Although the actual travel was tedious, the chief justice’s first circuit experience belied how controversial the semi-annual judicial caravans would become. Whether it be New York, New Haven, Boston, or Portsmouth, New Hampshire, Jay was met by enthusiastic members of the legal community and local dignitaries, lodged at convivial inns, and treated with the adulation that accompanied his personification of another major step in the new republic’s maturation. And whil
e only a handful of cases were brought before the new federal circuit courts, the mere existence of such courts in cities across the nation had fulfilled the founders’ desire to bring justice to the people.
The second session of the Court convened in August 1790, this time with five justices present, lacking Rutledge but including the newly appointed Iredell.
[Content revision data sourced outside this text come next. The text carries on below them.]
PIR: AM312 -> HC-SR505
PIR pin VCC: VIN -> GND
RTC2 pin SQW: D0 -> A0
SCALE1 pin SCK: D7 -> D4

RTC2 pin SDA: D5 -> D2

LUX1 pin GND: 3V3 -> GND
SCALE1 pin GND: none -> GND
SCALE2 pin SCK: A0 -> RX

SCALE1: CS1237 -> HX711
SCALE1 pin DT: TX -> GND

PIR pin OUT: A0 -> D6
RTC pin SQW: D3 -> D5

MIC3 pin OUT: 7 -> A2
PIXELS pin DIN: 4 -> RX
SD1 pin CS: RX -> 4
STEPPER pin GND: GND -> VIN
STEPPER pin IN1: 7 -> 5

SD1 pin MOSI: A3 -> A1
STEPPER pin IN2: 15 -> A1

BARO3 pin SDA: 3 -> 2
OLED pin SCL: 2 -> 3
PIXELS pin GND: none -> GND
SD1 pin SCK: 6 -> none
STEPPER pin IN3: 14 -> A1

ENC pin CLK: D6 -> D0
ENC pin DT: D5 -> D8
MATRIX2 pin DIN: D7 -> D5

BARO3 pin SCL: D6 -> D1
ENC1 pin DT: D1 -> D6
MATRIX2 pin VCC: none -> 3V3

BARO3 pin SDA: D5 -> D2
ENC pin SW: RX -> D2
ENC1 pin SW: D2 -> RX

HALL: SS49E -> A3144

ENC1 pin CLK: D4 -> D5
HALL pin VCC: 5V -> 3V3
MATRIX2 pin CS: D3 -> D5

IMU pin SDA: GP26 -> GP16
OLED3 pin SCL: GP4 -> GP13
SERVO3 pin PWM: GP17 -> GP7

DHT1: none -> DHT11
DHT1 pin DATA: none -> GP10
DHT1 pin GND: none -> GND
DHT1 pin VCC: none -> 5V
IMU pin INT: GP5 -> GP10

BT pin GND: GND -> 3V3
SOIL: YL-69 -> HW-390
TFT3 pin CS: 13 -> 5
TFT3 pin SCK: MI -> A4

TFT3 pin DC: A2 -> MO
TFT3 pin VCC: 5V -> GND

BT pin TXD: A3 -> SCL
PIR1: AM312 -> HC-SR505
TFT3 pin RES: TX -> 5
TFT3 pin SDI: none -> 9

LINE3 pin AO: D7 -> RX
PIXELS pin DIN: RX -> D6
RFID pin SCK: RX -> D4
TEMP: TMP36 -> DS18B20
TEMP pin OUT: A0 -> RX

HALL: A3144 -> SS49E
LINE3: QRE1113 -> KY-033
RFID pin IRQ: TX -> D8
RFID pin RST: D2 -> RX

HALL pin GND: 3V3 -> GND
Although the docket was once again bare, the first hint of acrimony was injected into the proceedings when Justice Iredell demanded a reconsideration of the circuitriding rules.
While Jay and Cushing, in the northern circuit, traveled between well-settled cities on generally good roads and stayed in comfortable inns, the southern circuit was often little more than wilderness. As the Supreme Court Historical Society described, “After jolting in a stagecoach many hours daily over savage roads of ruts and rocks or helping lift the stagecoach from quagmires of mud, the Justices passed restless nights in crowded way stations. Battered and exhausted by the rigors of travel, Justices often arrived at the circuit courts too late or too sick to hold a session.”8 Iredell also pointed out that just getting to his circuit from New York involved extensive travel, so that between court sessions and the two circuits, he would be forced into almost full-time service. (Rutledge, of course, had found his own solution to the problem.)
Iredell proposed that circuits be rotated, so that each of the three pairs might experience both the comforts of the north and the rigors of the south. Jay demurred. A northern sophisticate to his bones, Jay, who had decided that he did not much like circuitriding anyway, certainly had no intention of bouncing over ruts and staying in primitive inns in the wilds of Georgia. Jay told Iredell that rotation would destroy continuity, since different justices might take different positions on an issue from one session to the next and, exercising the prerogative of his office, declared that justices would be assigned permanently to the various circuits. What Jay and Iredell did agree on, along with the three other justices present, was that circuitriding was a hare-brained idea. Jay went so far as to draft a joint letter to Congress decrying the practice and even intimating that the overlap of circuit courts on the Supreme Court violated the Constitution, but the letter was never posted. The question of circuitriding was shelved but hardly resolved.